### Dataset records ###
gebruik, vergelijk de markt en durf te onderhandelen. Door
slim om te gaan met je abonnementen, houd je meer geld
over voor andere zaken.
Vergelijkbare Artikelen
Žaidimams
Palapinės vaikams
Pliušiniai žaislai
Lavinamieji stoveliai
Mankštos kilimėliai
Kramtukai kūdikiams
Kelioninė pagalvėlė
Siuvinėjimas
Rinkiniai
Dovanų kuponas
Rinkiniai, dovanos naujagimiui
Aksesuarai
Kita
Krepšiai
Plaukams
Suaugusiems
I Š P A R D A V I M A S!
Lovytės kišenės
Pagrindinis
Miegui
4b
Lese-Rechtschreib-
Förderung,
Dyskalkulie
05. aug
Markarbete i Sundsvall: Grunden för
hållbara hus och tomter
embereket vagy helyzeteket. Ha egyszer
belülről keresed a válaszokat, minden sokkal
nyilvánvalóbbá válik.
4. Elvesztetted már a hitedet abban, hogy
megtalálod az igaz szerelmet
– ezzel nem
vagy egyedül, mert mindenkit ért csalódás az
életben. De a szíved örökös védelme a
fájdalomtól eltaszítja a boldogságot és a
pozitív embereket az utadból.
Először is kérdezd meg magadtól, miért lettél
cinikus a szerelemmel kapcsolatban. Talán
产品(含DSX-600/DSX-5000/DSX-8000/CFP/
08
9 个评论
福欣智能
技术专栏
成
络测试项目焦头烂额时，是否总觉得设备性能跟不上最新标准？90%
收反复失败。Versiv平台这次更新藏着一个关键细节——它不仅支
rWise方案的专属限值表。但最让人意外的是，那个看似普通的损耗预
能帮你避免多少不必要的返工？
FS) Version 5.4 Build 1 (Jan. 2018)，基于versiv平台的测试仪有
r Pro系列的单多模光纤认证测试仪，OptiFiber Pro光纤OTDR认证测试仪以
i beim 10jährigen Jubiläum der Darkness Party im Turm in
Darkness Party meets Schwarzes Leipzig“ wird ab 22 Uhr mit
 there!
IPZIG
###
• **What needs to be done**
If a line in the records above has the word "Darkness", copy it out.

• **Task result**
i beim 10jährigen Jubiläum der Darkness Party im Turm in
Darkness Party meets Schwarzes Leipzig“ wird ab 22 Uhr mit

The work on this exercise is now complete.